━━━ DATA RECORDS ━━━
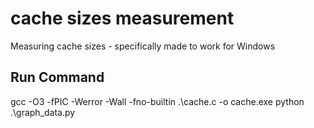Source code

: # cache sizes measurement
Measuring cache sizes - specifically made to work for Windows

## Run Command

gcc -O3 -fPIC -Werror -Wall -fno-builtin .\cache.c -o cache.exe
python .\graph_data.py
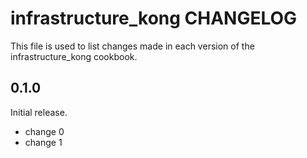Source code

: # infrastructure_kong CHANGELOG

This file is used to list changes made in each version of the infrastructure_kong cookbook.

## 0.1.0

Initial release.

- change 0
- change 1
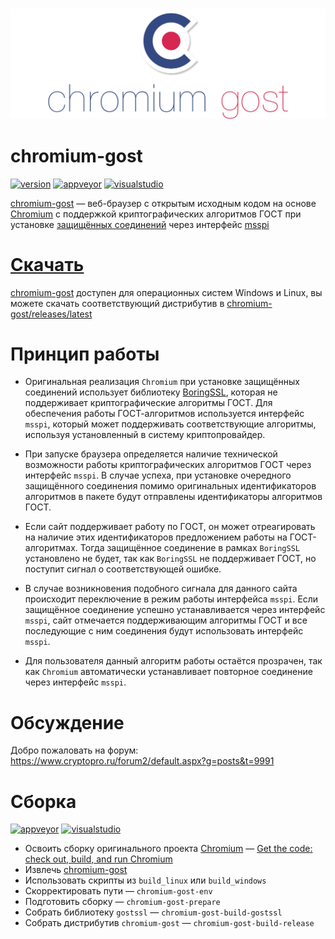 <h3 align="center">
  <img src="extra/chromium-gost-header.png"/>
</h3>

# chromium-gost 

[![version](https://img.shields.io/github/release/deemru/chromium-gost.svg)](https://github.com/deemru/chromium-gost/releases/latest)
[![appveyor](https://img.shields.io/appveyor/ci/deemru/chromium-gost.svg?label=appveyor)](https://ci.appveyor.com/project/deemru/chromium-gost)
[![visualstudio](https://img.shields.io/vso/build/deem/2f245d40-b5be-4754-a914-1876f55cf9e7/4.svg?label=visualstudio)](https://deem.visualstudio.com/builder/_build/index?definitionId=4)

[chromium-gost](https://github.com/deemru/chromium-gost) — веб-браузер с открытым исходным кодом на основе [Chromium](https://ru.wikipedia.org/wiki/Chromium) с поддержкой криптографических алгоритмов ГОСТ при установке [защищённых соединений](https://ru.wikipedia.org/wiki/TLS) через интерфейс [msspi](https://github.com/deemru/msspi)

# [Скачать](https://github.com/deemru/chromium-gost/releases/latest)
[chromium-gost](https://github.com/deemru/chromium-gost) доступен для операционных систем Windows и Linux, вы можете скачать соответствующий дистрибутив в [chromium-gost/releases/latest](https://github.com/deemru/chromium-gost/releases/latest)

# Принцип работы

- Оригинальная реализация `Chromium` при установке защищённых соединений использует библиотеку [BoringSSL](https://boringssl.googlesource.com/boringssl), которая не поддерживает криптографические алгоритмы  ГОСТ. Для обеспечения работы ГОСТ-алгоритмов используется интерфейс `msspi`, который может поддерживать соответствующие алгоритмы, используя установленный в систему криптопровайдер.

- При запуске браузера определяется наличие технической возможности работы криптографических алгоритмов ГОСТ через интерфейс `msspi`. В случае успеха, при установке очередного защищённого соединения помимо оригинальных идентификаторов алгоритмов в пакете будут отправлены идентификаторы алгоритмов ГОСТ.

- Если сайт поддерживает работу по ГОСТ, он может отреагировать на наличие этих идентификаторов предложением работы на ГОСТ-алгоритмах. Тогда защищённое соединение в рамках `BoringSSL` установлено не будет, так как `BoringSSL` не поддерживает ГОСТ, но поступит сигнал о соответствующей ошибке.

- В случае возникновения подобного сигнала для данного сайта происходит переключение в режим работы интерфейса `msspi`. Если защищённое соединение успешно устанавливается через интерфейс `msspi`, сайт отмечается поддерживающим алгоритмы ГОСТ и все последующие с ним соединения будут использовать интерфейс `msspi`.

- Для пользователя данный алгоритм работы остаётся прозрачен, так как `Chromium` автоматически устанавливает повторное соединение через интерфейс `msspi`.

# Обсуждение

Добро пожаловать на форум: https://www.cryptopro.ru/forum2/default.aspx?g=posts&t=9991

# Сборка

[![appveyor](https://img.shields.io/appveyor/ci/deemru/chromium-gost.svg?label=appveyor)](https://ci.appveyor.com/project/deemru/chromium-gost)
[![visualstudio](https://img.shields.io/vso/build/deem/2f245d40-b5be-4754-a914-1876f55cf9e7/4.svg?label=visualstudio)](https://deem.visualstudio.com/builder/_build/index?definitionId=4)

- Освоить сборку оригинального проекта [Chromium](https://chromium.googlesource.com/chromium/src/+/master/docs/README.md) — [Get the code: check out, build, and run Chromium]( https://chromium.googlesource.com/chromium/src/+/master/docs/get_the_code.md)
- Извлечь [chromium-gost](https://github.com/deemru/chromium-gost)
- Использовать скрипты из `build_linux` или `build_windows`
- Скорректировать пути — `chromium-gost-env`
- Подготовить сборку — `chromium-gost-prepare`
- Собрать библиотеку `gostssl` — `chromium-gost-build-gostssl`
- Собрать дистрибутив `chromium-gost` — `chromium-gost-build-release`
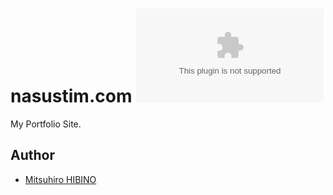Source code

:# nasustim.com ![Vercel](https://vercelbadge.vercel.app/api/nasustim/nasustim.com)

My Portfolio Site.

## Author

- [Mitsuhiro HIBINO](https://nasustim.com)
━━━
- [WHAT TO DO] Please copy the data word for word, everything from the line that contains "через интерфейс [msspi](https://github.com/deemru/msspi)" down to the line that contains "- Оригинальная реализация".

- [ANSWER FOR THE TASK]
[chromium-gost](https://github.com/deemru/chromium-gost) — веб-браузер с открытым исходным кодом на основе [Chromium](https://ru.wikipedia.org/wiki/Chromium) с поддержкой криптографических алгоритмов ГОСТ при установке [защищённых соединений](https://ru.wikipedia.org/wiki/TLS) через интерфейс [msspi](https://github.com/deemru/msspi)

# [Скачать](https://github.com/deemru/chromium-gost/releases/latest)
[chromium-gost](https://github.com/deemru/chromium-gost) доступен для операционных систем Windows и Linux, вы можете скачать соответствующий дистрибутив в [chromium-gost/releases/latest](https://github.com/deemru/chromium-gost/releases/latest)

# Принцип работы

- Оригинальная реализация `Chromium` при установке защищённых соединений использует библиотеку [BoringSSL](https://boringssl.googlesource.com/boringssl), которая не поддерживает криптографические алгоритмы  ГОСТ. Для обеспечения работы ГОСТ-алгоритмов используется интерфейс `msspi`, который может поддерживать соответствующие алгоритмы, используя установленный в систему криптопровайдер.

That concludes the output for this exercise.